[TASK DESCRIPTION]: Reproduce every one of the entries below word for word, leaving out the pictures.

-- INPUT DATA follows --

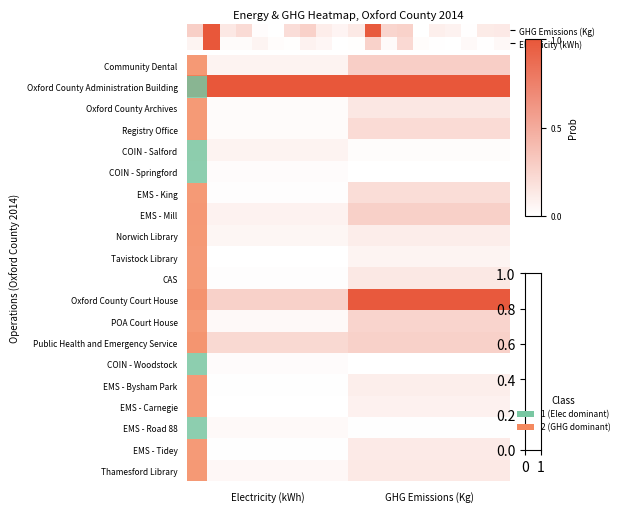

Reading right to left, extract all data points from this chart.

Community Dental: GHG Emissions (Kg)=0.3	Electricity (kWh)=0.1
Oxford County Administration Building: GHG Emissions (Kg)=1.0	Electricity (kWh)=1.0
Oxford County Archives: GHG Emissions (Kg)=0.1	Electricity (kWh)=0.0
Registry Office: GHG Emissions (Kg)=0.2	Electricity (kWh)=0.0
COIN - Salford: GHG Emissions (Kg)=0.0	Electricity (kWh)=0.1
COIN - Springford: GHG Emissions (Kg)=0.0	Electricity (kWh)=0.0
EMS - King: GHG Emissions (Kg)=0.2	Electricity (kWh)=0.0
EMS - Mill: GHG Emissions (Kg)=0.3	Electricity (kWh)=0.1
Norwich Library: GHG Emissions (Kg)=0.1	Electricity (kWh)=0.1
Tavistock Library: GHG Emissions (Kg)=0.1	Electricity (kWh)=0.0
CAS: GHG Emissions (Kg)=0.1	Electricity (kWh)=0.0
Oxford County Court House: GHG Emissions (Kg)=1.0	Electricity (kWh)=0.3
POA Court House: GHG Emissions (Kg)=0.3	Electricity (kWh)=0.0
Public Health and Emergency Service: GHG Emissions (Kg)=0.3	Electricity (kWh)=0.2
COIN - Woodstock: GHG Emissions (Kg)=0.0	Electricity (kWh)=0.0
EMS - Bysham Park: GHG Emissions (Kg)=0.1	Electricity (kWh)=0.0
EMS - Carnegie: GHG Emissions (Kg)=0.1	Electricity (kWh)=0.0
EMS - Road 88: GHG Emissions (Kg)=0.0	Electricity (kWh)=0.0
EMS - Tidey: GHG Emissions (Kg)=0.1	Electricity (kWh)=0.0
Thamesford Library: GHG Emissions (Kg)=0.1	Electricity (kWh)=0.0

-- INPUT DATA concluded --

[SOLUTION TO THIS TASK]:
Reading right to left, extract all data points from this chart.

Community Dental: GHG Emissions (Kg)=0.3	Electricity (kWh)=0.1
Oxford County Administration Building: GHG Emissions (Kg)=1.0	Electricity (kWh)=1.0
Oxford County Archives: GHG Emissions (Kg)=0.1	Electricity (kWh)=0.0
Registry Office: GHG Emissions (Kg)=0.2	Electricity (kWh)=0.0
COIN - Salford: GHG Emissions (Kg)=0.0	Electricity (kWh)=0.1
COIN - Springford: GHG Emissions (Kg)=0.0	Electricity (kWh)=0.0
EMS - King: GHG Emissions (Kg)=0.2	Electricity (kWh)=0.0
EMS - Mill: GHG Emissions (Kg)=0.3	Electricity (kWh)=0.1
Norwich Library: GHG Emissions (Kg)=0.1	Electricity (kWh)=0.1
Tavistock Library: GHG Emissions (Kg)=0.1	Electricity (kWh)=0.0
CAS: GHG Emissions (Kg)=0.1	Electricity (kWh)=0.0
Oxford County Court House: GHG Emissions (Kg)=1.0	Electricity (kWh)=0.3
POA Court House: GHG Emissions (Kg)=0.3	Electricity (kWh)=0.0
Public Health and Emergency Service: GHG Emissions (Kg)=0.3	Electricity (kWh)=0.2
COIN - Woodstock: GHG Emissions (Kg)=0.0	Electricity (kWh)=0.0
EMS - Bysham Park: GHG Emissions (Kg)=0.1	Electricity (kWh)=0.0
EMS - Carnegie: GHG Emissions (Kg)=0.1	Electricity (kWh)=0.0
EMS - Road 88: GHG Emissions (Kg)=0.0	Electricity (kWh)=0.0
EMS - Tidey: GHG Emissions (Kg)=0.1	Electricity (kWh)=0.0
Thamesford Library: GHG Emissions (Kg)=0.1	Electricity (kWh)=0.0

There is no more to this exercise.